I am using a set of popular online notes on convex optimization. A function is $\beta$-smooth if its gradient is $\beta$-Lipschitz. Can anyone help me with the following line in the proof:
How does one justify combining the two terms:
$\int\limits_{0}^t \nabla f(y+t(x-y))^T(x-y)dt$ and $\nabla f(y)^T(x-y)$ together?
It seems to me you need to do the following:
$\int\limits_{0}^t \nabla f(y+t(x-y))^T(x-y)dt - \nabla f(y)^T(x-y)$ = $\int\limits_{0}^t \nabla f(y+t(x-y))^T(x-y)dt - \frac{1}{t}\int\limits_{0}^t \nabla f(y)^T(x-y) dt$ =
$\int\limits_{0}^t \nabla f(y+t(x-y))^T(x-y) - \frac{1}{t} \nabla f(y)^T(x-y) dt$
= $\int\limits_{0}^t (\nabla f(y+t(x-y)) - \frac{1}{t} \nabla f(y))^T(x-y) dt$
But no such $\frac{1}{t}$ term is used in the derivation. Can someone check?
(Assume that $dt$ in the integral is a dummy variable)

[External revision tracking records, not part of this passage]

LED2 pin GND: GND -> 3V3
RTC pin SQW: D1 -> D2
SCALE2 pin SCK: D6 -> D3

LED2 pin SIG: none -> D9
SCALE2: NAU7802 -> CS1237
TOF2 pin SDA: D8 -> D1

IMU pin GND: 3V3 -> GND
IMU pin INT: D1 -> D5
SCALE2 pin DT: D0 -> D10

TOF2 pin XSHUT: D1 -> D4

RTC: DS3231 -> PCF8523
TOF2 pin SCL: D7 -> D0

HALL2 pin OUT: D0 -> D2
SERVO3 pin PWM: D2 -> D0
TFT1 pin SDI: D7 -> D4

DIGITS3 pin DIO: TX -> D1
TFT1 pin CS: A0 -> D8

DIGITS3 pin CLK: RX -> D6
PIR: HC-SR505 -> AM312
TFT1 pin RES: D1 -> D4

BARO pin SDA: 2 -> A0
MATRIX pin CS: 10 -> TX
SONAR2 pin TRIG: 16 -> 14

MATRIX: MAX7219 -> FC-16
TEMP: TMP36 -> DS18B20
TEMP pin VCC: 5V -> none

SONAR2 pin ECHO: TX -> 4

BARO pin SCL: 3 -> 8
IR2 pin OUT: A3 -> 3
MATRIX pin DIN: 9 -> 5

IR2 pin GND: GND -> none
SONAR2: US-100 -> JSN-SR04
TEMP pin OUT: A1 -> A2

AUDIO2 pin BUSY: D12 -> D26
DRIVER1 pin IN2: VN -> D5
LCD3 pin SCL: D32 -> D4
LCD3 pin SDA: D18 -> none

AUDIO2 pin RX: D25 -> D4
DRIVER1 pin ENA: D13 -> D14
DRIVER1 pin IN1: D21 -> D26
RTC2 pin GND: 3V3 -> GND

Note that the upper limit of the definite integral $\int_0^t \nabla f(y+t(x-y))^\intercal(x-y)\,\mathrm{d}t$ is fixed at $t = 1$, so that $\nabla f(y)^\intercal(x-y)$ enters into the definite integral $\int_0^1 \mathrm{d}t$ without any change. This gives \begin{split} & \left| \int_0^1 \nabla f(y+t(x-y))^\intercal (x-y) \,\mathrm{d}t - \nabla f(y)^\intercal (x-y) \right| \\ &= \left | \int_0^1 [ \nabla f(y+t(x-y)) - \nabla f(y) ]^\intercal (x-y) \,\mathrm{d}t \right| \\ &\le \int_0^1 | [ \nabla f(y+t(x-y)) - \nabla f(y) ]^\intercal (x-y) | \,\mathrm{d}t \\ &\le \int_0^1 \lVert \nabla f(y+t(x-y)) - \nabla f(y) \rVert \cdot \lVert x - y \rVert \,\mathrm{d}t \quad \mbox{(Cauchy--Schwartz)}\\ &\le \int_0^1 \beta \lVert t(x - y) \rVert \cdot \lVert x - y \rVert \,\mathrm{d}t \quad (f \text{ is } \beta \text{-smooth}) \\ &= \int_0^1 \beta t \lVert x - y \rVert^2 \,\mathrm{d}t \end{split}